BEGIN Material for this exercise
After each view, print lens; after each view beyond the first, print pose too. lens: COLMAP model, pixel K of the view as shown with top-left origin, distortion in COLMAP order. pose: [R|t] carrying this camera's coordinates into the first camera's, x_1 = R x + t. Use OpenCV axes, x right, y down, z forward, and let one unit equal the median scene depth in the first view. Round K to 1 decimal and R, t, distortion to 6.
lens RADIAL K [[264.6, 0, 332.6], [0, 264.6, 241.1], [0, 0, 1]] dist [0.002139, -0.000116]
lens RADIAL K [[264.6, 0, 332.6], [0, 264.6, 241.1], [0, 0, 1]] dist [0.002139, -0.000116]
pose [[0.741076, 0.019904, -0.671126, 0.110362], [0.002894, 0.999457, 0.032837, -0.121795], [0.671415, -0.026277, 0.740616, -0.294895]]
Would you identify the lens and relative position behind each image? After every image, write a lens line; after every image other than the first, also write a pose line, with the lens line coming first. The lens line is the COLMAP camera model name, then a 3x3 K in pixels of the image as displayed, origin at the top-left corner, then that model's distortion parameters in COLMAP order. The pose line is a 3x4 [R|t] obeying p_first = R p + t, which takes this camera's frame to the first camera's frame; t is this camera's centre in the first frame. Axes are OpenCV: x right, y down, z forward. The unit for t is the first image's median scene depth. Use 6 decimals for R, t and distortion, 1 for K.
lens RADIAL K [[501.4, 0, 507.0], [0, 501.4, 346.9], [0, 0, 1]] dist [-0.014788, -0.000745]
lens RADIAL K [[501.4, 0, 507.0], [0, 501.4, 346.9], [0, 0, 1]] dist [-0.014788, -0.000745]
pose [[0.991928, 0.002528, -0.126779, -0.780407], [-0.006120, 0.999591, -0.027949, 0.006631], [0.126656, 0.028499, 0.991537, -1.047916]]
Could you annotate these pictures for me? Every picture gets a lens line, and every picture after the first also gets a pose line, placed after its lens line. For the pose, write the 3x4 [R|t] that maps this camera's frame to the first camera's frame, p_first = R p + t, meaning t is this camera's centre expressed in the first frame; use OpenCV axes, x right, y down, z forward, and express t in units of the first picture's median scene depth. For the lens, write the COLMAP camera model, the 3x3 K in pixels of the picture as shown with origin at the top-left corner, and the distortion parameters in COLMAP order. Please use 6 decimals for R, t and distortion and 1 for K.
END Material for this exercise
▶ _What to work on_
Would you transcribe the records above exactly, leaving nothing out?

▶ _Solved exercise_
After each view, print lens; after each view beyond the first, print pose too. lens: COLMAP model, pixel K of the view as shown with top-left origin, distortion in COLMAP order. pose: [R|t] carrying this camera's coordinates into the first camera's, x_1 = R x + t. Use OpenCV axes, x right, y down, z forward, and let one unit equal the median scene depth in the first view. Round K to 1 decimal and R, t, distortion to 6.
lens RADIAL K [[264.6, 0, 332.6], [0, 264.6, 241.1], [0, 0, 1]] dist [0.002139, -0.000116]
lens RADIAL K [[264.6, 0, 332.6], [0, 264.6, 241.1], [0, 0, 1]] dist [0.002139, -0.000116]
pose [[0.741076, 0.019904, -0.671126, 0.110362], [0.002894, 0.999457, 0.032837, -0.121795], [0.671415, -0.026277, 0.740616, -0.294895]]
Would you identify the lens and relative position behind each image? After every image, write a lens line; after every image other than the first, also write a pose line, with the lens line coming first. The lens line is the COLMAP camera model name, then a 3x3 K in pixels of the image as displayed, origin at the top-left corner, then that model's distortion parameters in COLMAP order. The pose line is a 3x4 [R|t] obeying p_first = R p + t, which takes this camera's frame to the first camera's frame; t is this camera's centre in the first frame. Axes are OpenCV: x right, y down, z forward. The unit for t is the first image's median scene depth. Use 6 decimals for R, t and distortion, 1 for K.
lens RADIAL K [[501.4, 0, 507.0], [0, 501.4, 346.9], [0, 0, 1]] dist [-0.014788, -0.000745]
lens RADIAL K [[501.4, 0, 507.0], [0, 501.4, 346.9], [0, 0, 1]] dist [-0.014788, -0.000745]
pose [[0.991928, 0.002528, -0.126779, -0.780407], [-0.006120, 0.999591, -0.027949, 0.006631], [0.126656, 0.028499, 0.991537, -1.047916]]
Could you annotate these pictures for me? Every picture gets a lens line, and every picture after the first also gets a pose line, placed after its lens line. For the pose, write the 3x4 [R|t] that maps this camera's frame to the first camera's frame, p_first = R p + t, meaning t is this camera's centre expressed in the first frame; use OpenCV axes, x right, y down, z forward, and express t in units of the first picture's median scene depth. For the lens, write the COLMAP camera model, the 3x3 K in pixels of the picture as shown with origin at the top-left corner, and the distortion parameters in COLMAP order. Please use 6 decimals for R, t and distortion and 1 for K.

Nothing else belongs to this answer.